The drive that leads down to it is exquisite, first lined with rhododendrons, then with tall old trees, and then giving entrancing glimpses of the lower limestone crags, twisted, cracked, potted with caves, and the river below, first leaping little falls, then flowing into an almost still basin, the clear water giving an almost perfect reflection of rock and trees and sky. On the footpath in the glen proper, it was easy enough to ride in places, but no one attempted to do so; sacrilege is it to pass by such scenery with no more than a cursory glance. Trees gnarled and bent, young saplings, fleeting views of shimmering water, glimpses of limestone bastions, tumbled brown rocks overgrown with satin-like moss, bracken in a dozen shades, sunlight weaving a leafy pattern on the footpath, the voices of the woods – and peace, soothing, strangely contrasting with the harsh town-world, that is Nant-y-Ffrith the Beautiful, as we saw it. From a joking, noisy cycling party, we became silent, wondering, nature worshippers; we go not to churches on Sunday, perhaps, but roam about under a greater dome than that of St Pauls – not in a man-made edifice, but in one that was made and consecrated by God for man, under the greatest Dome and in the cleanest Church.
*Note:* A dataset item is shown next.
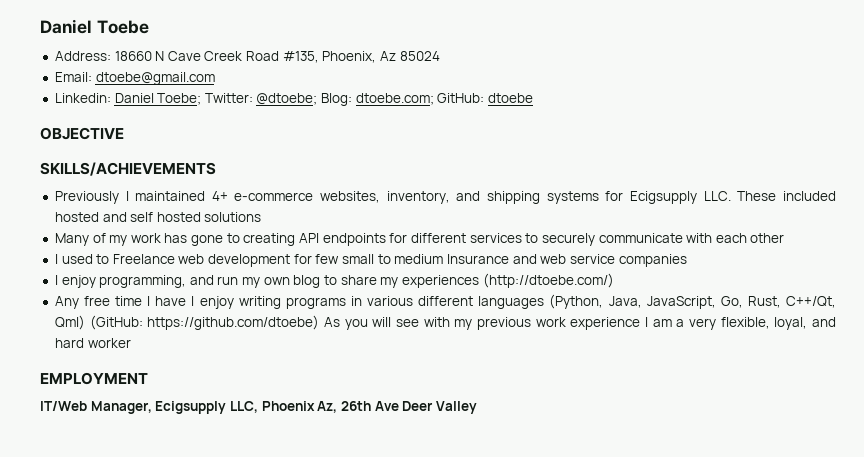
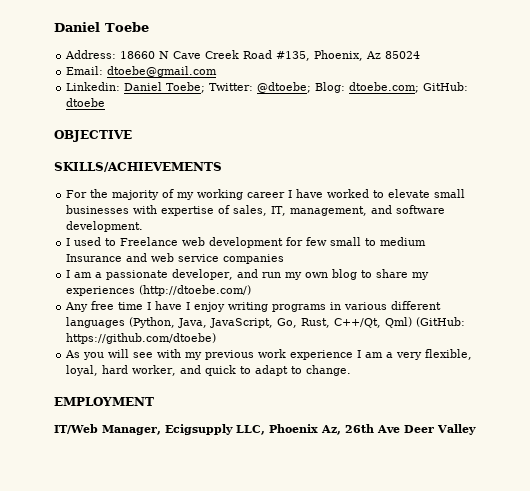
[54,191,837,204] [54,212,262,222] [54,233,785,246] Previously I maintained 4+ e-commerce websites, inventory, and shipping systems for Ecigsupply LLC. These included hosted and self hosted solutions // Many of my work has gone to creating API endpoints for different services to securely communicate with each other -> [66,189,466,200] [66,205,446,216] [66,221,144,232] For the majority of my working career I have worked to elevate small businesses with expertise of sales, IT, management, and software development.
[61,275,187,288] enjoy programming, -> [74,269,234,280] am a passionate developer,
(320, 322) none -> (217, 338) //
[811,317,836,327] [54,338,131,348] and hard worker -> [102,365,352,376] hard worker, and quick to adapt to change.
Vagabond cyclists we may be, we are not, as some think, ‘beyond the Pale’, for –
‘Neath cloistered boughs each floral bell that swingeth
And tolls its perfume on the passing air,
Makes Sabbath in the fields, and ever ringeth
A call to prayer.’
At the end of the ravine of the Ffrith, Joe suddenly became alive to more earthly matters and attacked some blackberry bushes on which grew the most luscious fruit, just right for Joe. After trying in vain to stop him, we showed him one with a little white, worm-like grub on – quite common on blackberries, but he just flicked it off and ate the berry with the comment “All I can say is that they are sensible grubs!”
At length we got him away, and traversed many gated lanes to Ffrith, then to Cefn-y-Bedd and so to Rossett. To avoid the motorised main road, we entered Eaton Park, riding swiftly through this wooded paradise, past the Hall, and so to Chester, with tea in old Newgate. Tom left us here, bound for his home in Manchester, and we joined our outward route, now for home. The sun was setting in a blaze of glory behind blunt Moel Famau as we headed for Helsby, singing that well-known verse: “This is the end of a perfect day-“. And a perfect day it was too, as one and all acclaimed. We reached home making odes to Joe – one of which is set down here. 145 miles
A Limerick to ‘Blackberry Joe’
There was a young cyclist named Joe,
Never fed-up with blackberries you know:
When he got on the scent,
To those bushes he went –
He’d show ‘em the way they should go!
Now this here young cyclist named Joe,
Inside him the blackberries could stow:
Till you’d reckon at first,
That he’d jolly soon burst,
If he didn’t cease making them flow.
But a marvellous fellow was Joe,
He always knew where they would grow:
And before you got there
He’d have picked the bush bare,
And would be on to another, I trow!
But disaster was coming on Joe,
His breath came laboriously slow,
He’d packed himself tight –
He ‘clocked off’ that night –
And we buried him near where they grow.
So take heed all ye who would go,
To equal the feats of poor Joe,
In the fruit there’s a grub –
If it gets in your tub –
You’ll hand in your checks and join Joe!